=== Problem to solve ===
Copy out the records between the line containing "Revista de Casos e Consultoria" and the line containing "89 se hai i", inclusive, character for character and with nothing else.

=== Provided data ===
+===+

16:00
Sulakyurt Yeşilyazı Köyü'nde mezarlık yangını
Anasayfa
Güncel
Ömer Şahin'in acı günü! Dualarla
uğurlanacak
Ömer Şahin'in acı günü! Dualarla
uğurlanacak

+===+

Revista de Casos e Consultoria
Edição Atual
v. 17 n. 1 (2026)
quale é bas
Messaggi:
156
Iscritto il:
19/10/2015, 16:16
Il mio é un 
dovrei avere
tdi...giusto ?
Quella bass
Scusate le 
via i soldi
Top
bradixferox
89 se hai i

+===+

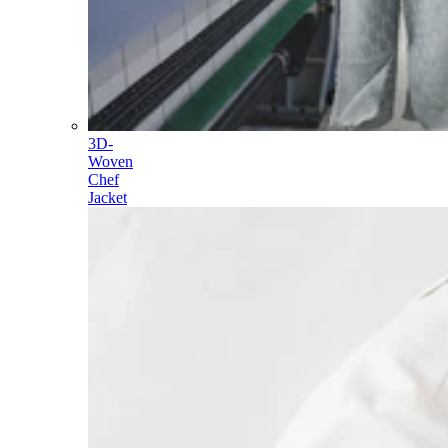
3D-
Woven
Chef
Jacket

+===+

=== Result for this exercise ===
Revista de Casos e Consultoria
Edição Atual
v. 17 n. 1 (2026)
quale é bas
Messaggi:
156
Iscritto il:
19/10/2015, 16:16
Il mio é un 
dovrei avere
tdi...giusto ?
Quella bass
Scusate le 
via i soldi
Top
bradixferox
89 se hai i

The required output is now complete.